*STUDY TEXT:*
I was always quick to cry as a child if I got hurt.  I remember one particularly unflattering picture of me as a child, I was probably 7 or 8 and I had apparently hurt my ankle.  I’m sitting in a chair, blotchy, red-faced, bawling.  I think my mom took the picture because I was being overly dramatic.  I probably wasn’t hurt all that bad.

But I guess as is normal, as I grew up, I definitely cried less.

I was never one to cry happy tears.  Never one to be moved to tears by a sappy movie or commercial.  I always made fun of my mom for how quick she was to tear up over things I thought didn’t warrant the faintest sniff.  I was lovingly and jokingly referred to as being cold – a heart like a “cold stone floor,” was the joke.  It sounds more harsh than it was – it was never meant seriously; for the most part, I cared about people and I felt compassion for people, I just wasn’t a crier.

(Saved entries)
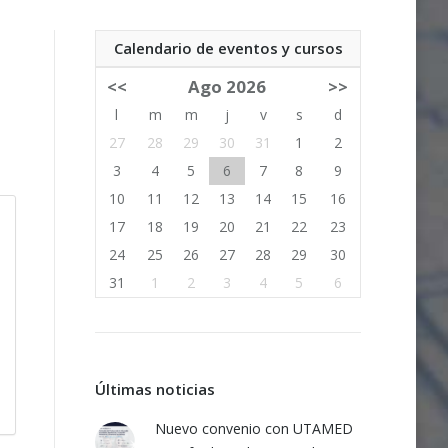
Calendario de eventos y cursos
<<
Ago 2026
>>
l
m
m
j
v
s
d
27
28
29
30
31
1
2
3
4
5
6
7
8
9
10
11
12
13
14
15
16
17
18
19
20
21
22
23
24
25
26
27
28
29
30
31
1
2
3
4
5
6
Últimas noticias
Nuevo convenio con UTAMED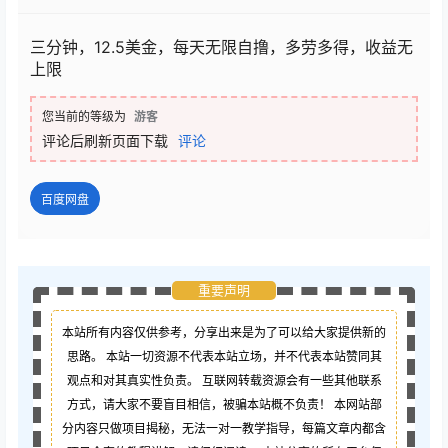
三分钟，12.5美金，每天无限自撸，多劳多得，收益无
上限
您当前的等级为
游客
评论后刷新页面下载
评论
百度网盘
重要声明
本站所有内容仅供参考，分享出来是为了可以给大家提供新的
思路。 本站一切资源不代表本站立场，并不代表本站赞同其
观点和对其真实性负责。 互联网转载资源会有一些其他联系
方式，请大家不要盲目相信，被骗本站概不负责！ 本网站部
分内容只做项目揭秘，无法一对一教学指导，每篇文章内都含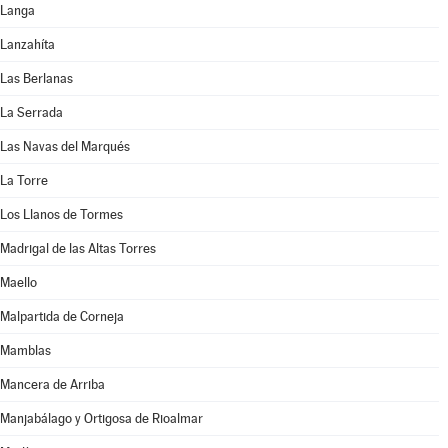
Langa
Lanzahíta
Las Berlanas
La Serrada
Las Navas del Marqués
La Torre
Los Llanos de Tormes
Madrigal de las Altas Torres
Maello
Malpartida de Corneja
Mamblas
Mancera de Arriba
Manjabálago y Ortigosa de Rioalmar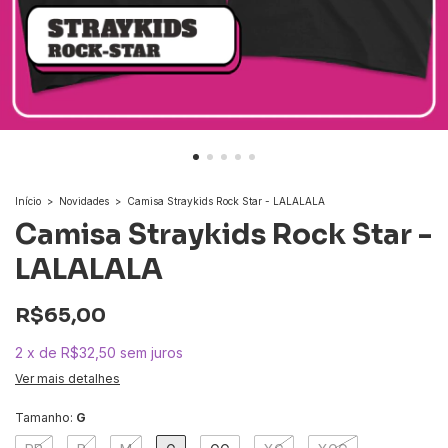
Início
>
Novidades
>
Camisa Straykids Rock Star - LALALALA
Camisa Straykids Rock Star -
LALALALA
R$65,00
2
x
de
R$32,50
sem juros
Ver mais detalhes
Tamanho:
G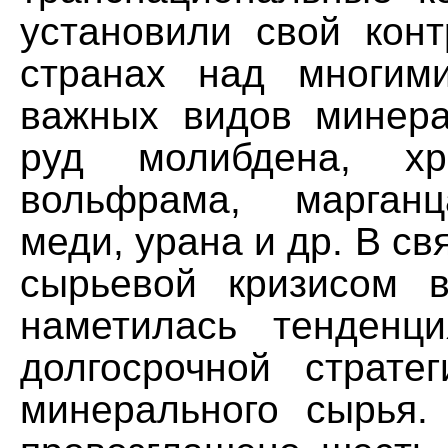
установили свой конт
странах над многим
важных видов минера
руд молибдена, хр
вольфрама, марганц
меди, урана и др. В св
сырьевой кризисом 
наметилась тенденц
долгосрочной страте
минерального сырья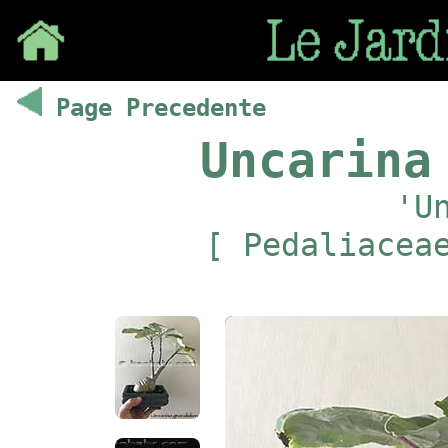
Save
Page Precedente
Uncarina
'U
[ Pedaliacea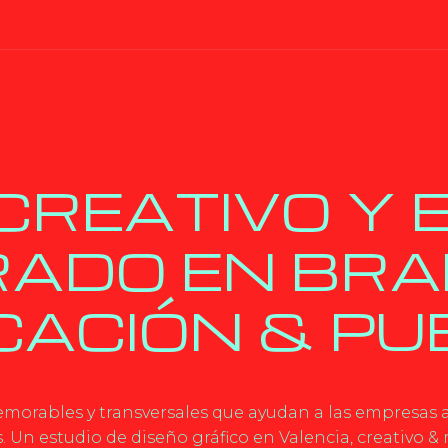
CREATIVO Y 
ADO EN BRA
ACIÓN & PUB
orables y transversales que ayudan a las empresas a
s. Un estudio de diseño gráfico en Valencia, creativo & 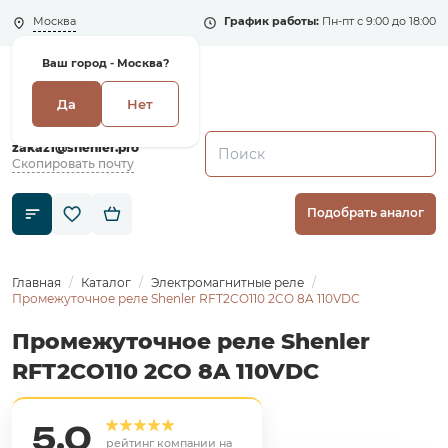
Москва
График работы:
Пн-пт с 9:00 до 18:00
Ваш город -
Москва?
Да
Нет
+7 (495) 135-135-5
zakaz1@shenler.pro
Скопировать почту
Подобрать аналог
Главная
Каталог
Электромагнитные реле
Промежуточное реле Shenler RFT2CO110 2CO 8A 110VDC
Промежуточное реле Shenler
RFT2CO110 2CO 8A 110VDC
5,0
рейтинг компании на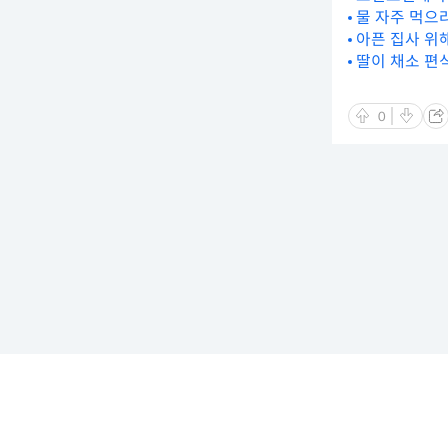
물 자주 먹으
아픈 집사 위
딸이 채소 편
0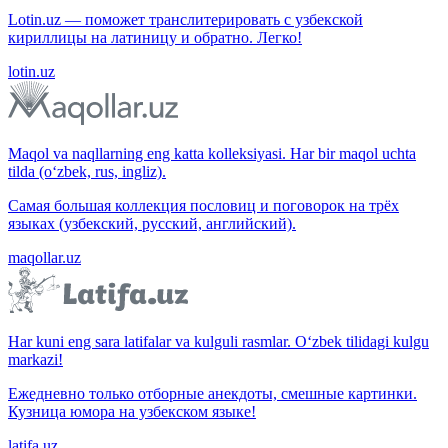
Lotin.uz — поможет транслитерировать с узбекской
кириллицы на латиницу и обратно. Легко!
lotin.uz
Maqol va naqllarning eng katta kolleksiyasi. Har bir maqol uchta
tilda (o‘zbek, rus, ingliz).
Самая большая коллекция пословиц и поговорок на трёх
языках (узбекский, русский, английский).
maqollar.uz
Har kuni eng sara latifalar va kulguli rasmlar. O‘zbek tilidagi kulgu
markazi!
Ежедневно только отборные анекдоты, смешные картинки.
Кузница юмора на узбекском языке!
latifa.uz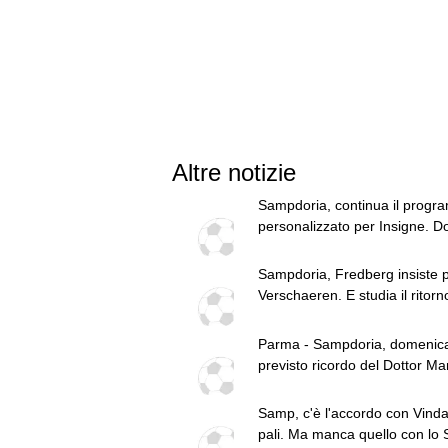
Altre notizie
Sampdoria, continua il prog
personalizzato per Insigne. 
mattutino
Sampdoria, Fredberg insiste 
Verschaeren. E studia il ritorn
Pierini
Parma - Sampdoria, domenic
previsto ricordo del Dottor M
Samp, c'è l'accordo con Vindah
pali. Ma manca quello con lo 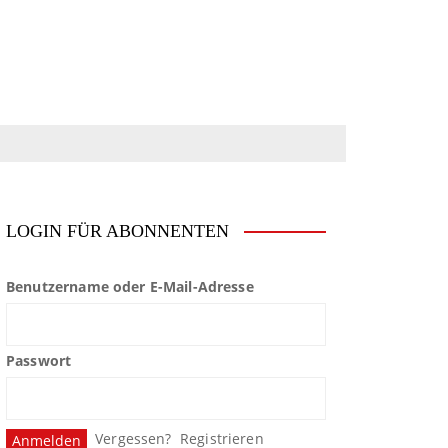
LOGIN FÜR ABONNENTEN
Benutzername oder E-Mail-Adresse
Passwort
Vergessen?
Registrieren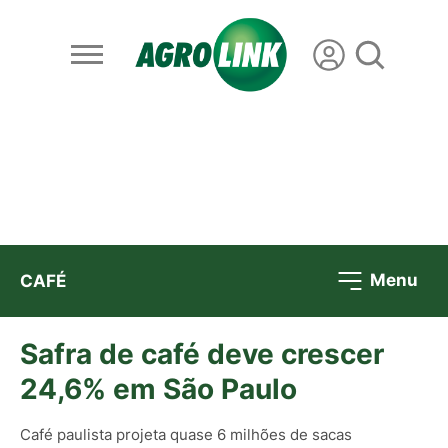
Menu
CAFÉ
Safra de café deve crescer
24,6% em São Paulo
Café paulista projeta quase 6 milhões de sacas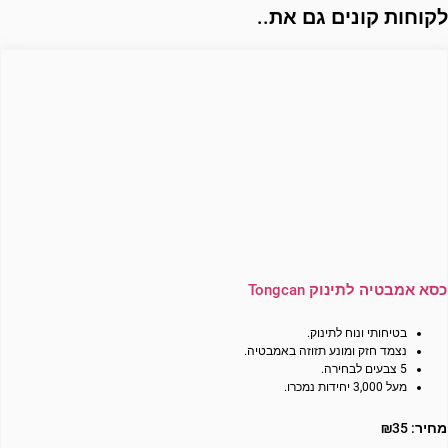
קוחות קונים גם את..
כסא אמבטיה לתינוק Tongcan
בטיחותי ונוח לתינוק.
נצמד חזק ומונע תזוזה באמבטיה.
5 צבעים לבחירה.
מעל 3,000 יחידות נמכרו.
מחיר:
35
₪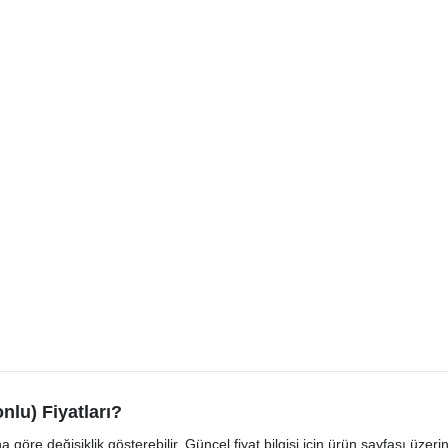
nlu) Fiyatları?
re değişiklik gösterebilir. Güncel fiyat bilgisi için ürün sayfası üzerin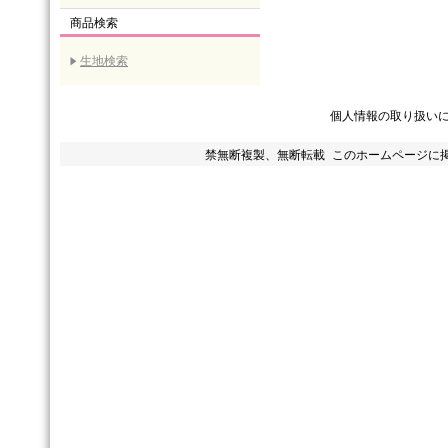
商品検索
生地検索
個人情報の取り扱い
禁無断複製、無断転載 このホームページに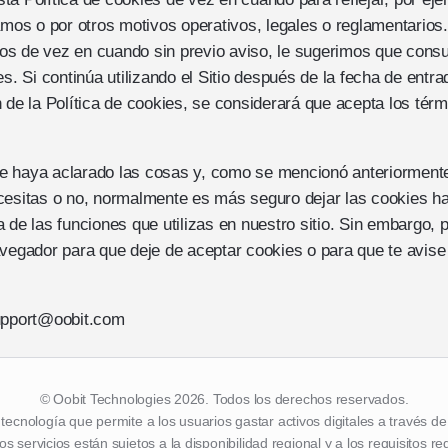
zamos o por otros motivos operativos, legales o reglamentarios
s de vez en cuando sin previo aviso, le sugerimos que consu
es. Si continúa utilizando el Sitio después de la fecha de entra
n de la Política de cookies, se considerará que acepta los tér
e haya aclarado las cosas y, como se mencionó anteriormente
cesitas o no, normalmente es más seguro dejar las cookies ha
 de las funciones que utilizas en nuestro sitio. Sin embargo,
avegador para que deje de aceptar cookies o para que te avise
support@oobit.com
© Oobit Technologies 2026. Todos los derechos reservados.
tecnología que permite a los usuarios gastar activos digitales a través d
os servicios están sujetos a la disponibilidad regional y a los requisitos r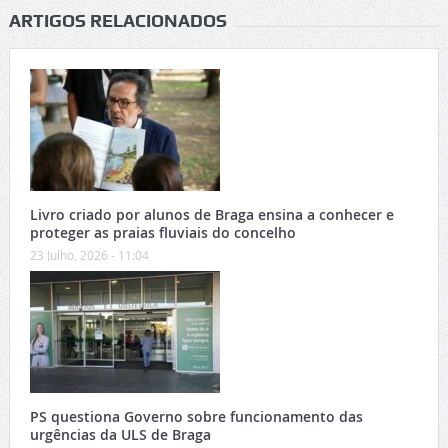
ARTIGOS RELACIONADOS
Livro criado por alunos de Braga ensina a conhecer e
proteger as praias fluviais do concelho
23 Julho, 2026 - 11:04
PS questiona Governo sobre funcionamento das
urgências da ULS de Braga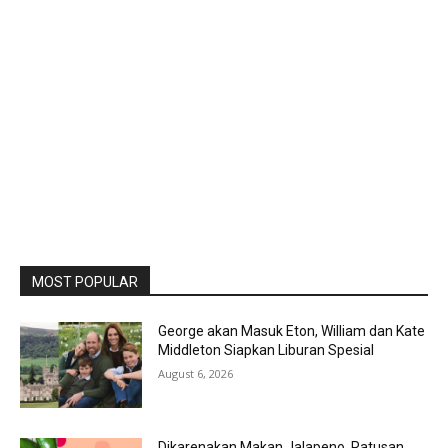
MOST POPULAR
George akan Masuk Eton, William dan Kate
Middleton Siapkan Liburan Spesial
August 6, 2026
Dikarenakan Makan Jalapeno, Ratusan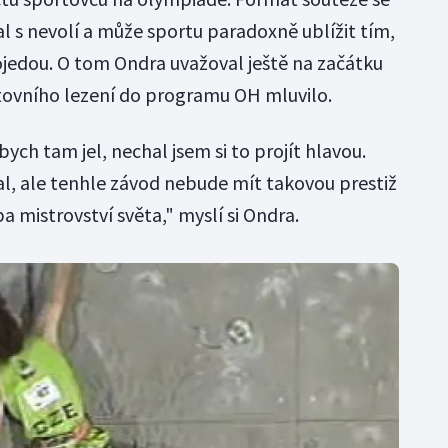
l s nevolí a může sportu paradoxně ublížit tím,
pojedou. O tom Ondra uvažoval ještě na začátku
rtovního lezení do programu OH mluvilo.
ych tam jel, nechal jsem si to projít hlavou.
l, ale tenhle závod nebude mít takovou prestiž
a mistrovství světa," myslí si Ondra.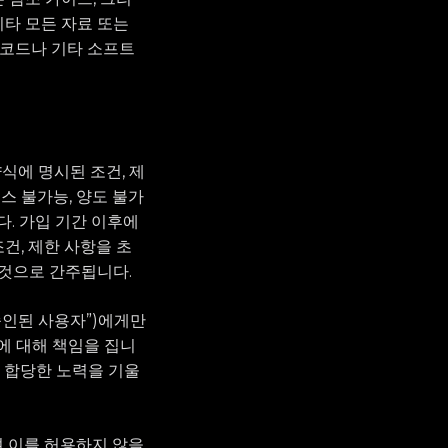
 기타 모든 자료 또는
션 코드나 기타 소프트
 양식에 명시된 조건, 제
스 불가능, 양도 불가
. 가입 기간 이후에
조건, 제한 사항을 초
 것으로 간주됩니다.
“승인된 사용자”)에게만
에 대해 책임을 집니
로 합당한 노력을 기울
며 이를 허용하지 않을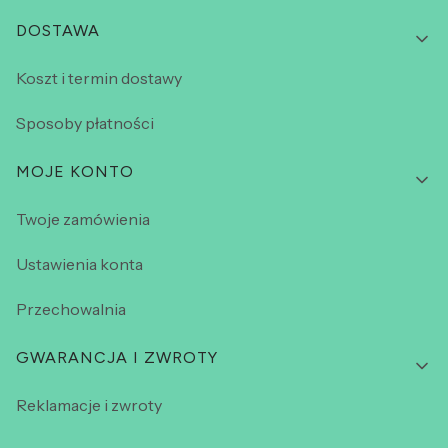
DOSTAWA
Koszt i termin dostawy
Sposoby płatności
MOJE KONTO
Twoje zamówienia
Ustawienia konta
Przechowalnia
GWARANCJA I ZWROTY
Reklamacje i zwroty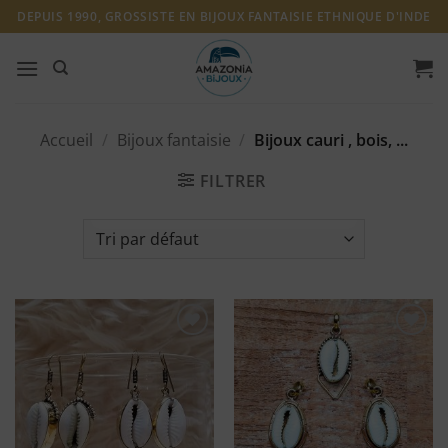
Passer
DEPUIS 1990, GROSSISTE EN BIJOUX FANTAISIE ETHNIQUE D'INDE
au
contenu
Accueil
/
Bijoux fantaisie
/
Bijoux cauri , bois, ...
FILTRER
Ajouter
Ajouter
à ma
à ma
liste
liste
d'envies
d'envies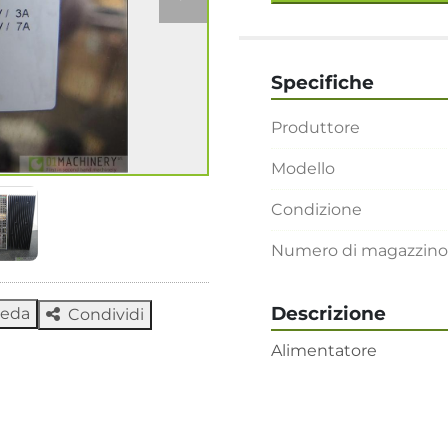
Specifiche
Produttore
Modello
Condizione
Numero di magazzino
Descrizione
heda
Condividi
Alimentatore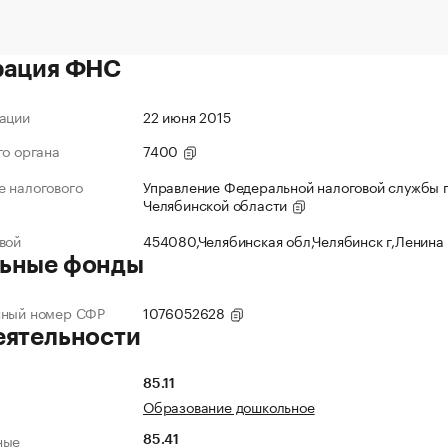
рация ФНС
ации
22 июня 2015
го органа
7400
 налогового
Управление Федеральной налоговой службы 
Челябинской области
вой
454080,Челябинская обл,Челябинск г,Ленина
ьные фонды
нный номер СФР
1076052628
еятельности
85.11
Образование дошкольное
ные
85.41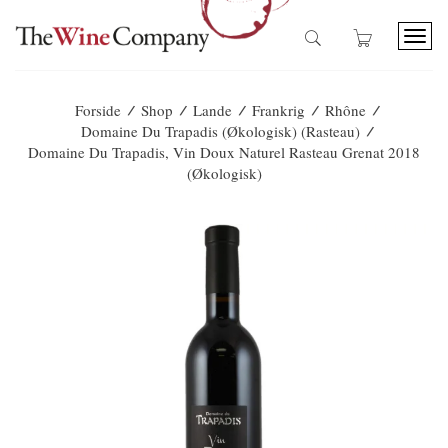
T
o
g
g
/
/
/
/
/
Forside
Shop
Lande
Frankrig
Rhône
l
/
Domaine Du Trapadis (Økologisk) (Rasteau)
e
Domaine Du Trapadis, Vin Doux Naturel Rasteau Grenat 2018
n
(økologisk)
a
v
i
g
a
t
i
o
n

*SET OF TASKS:*
1. Summarize the passage about crying in two sentences.
2. According to the passage about crying, what was the writer's heart jokingly compared to?
3. Carry on the passage about crying, starting after its last sentence.

*TASK-BY-TASK RESULTS:*
1. As a child, the writer cried easily when hurt, as one unflattering photo of a bawling 7- or 8-year-old with an apparently hurt ankle shows, but cried less with age. The writer was never moved to tears by happy moments, sappy movies or commercials, and was jokingly said to have a heart like a "cold stone floor," though the writer did care about people and feel compassion.

2. A "cold stone floor."

3.
I say wasn’t, because I am now.  I cry almost daily and it’s ridiculous.  I cry at sad stories.  I cry watching Dr. Phil or Ellen.  I cry during Google commercials, I’m serious.  Google commercials!  I cry reading books.  I cry reading/watching/hearing stories about people who are living their dreams.  I cry during movies.  I cry describing my favorite book to my mom.  I cry talking about sad things.  I cry talking about happy things.  I cry so much I’m wondering what the heck is wrong with my tear ducts.  I’m not talking all out sob fests, but watery eyes at the very least and several tears at most – on average.  The other day I sobbed so hard I thought I would stop breathing.  Today, I had tears in my eyes almost the entire time I read the book Kisses from Katie.

I’m not sure what point I’m trying to make here.  I’m not sure I’ve figured it out yet.  I still feel like the same person who thought crying all the time was silly.  But, now I’m trying to hide my tears from my mom while we watch some dumb show on TV, thinking about all the times I laughed at her for doing the same.

Is my heart just more sensitive now to the pain and joy of others?  Have I  become more empathetic and compassionate with age?

I googled “What does the Bible say about tears?” and I found this interesting article called “A Tearless Society.”  I suggest giving it a read, I found it enlightening.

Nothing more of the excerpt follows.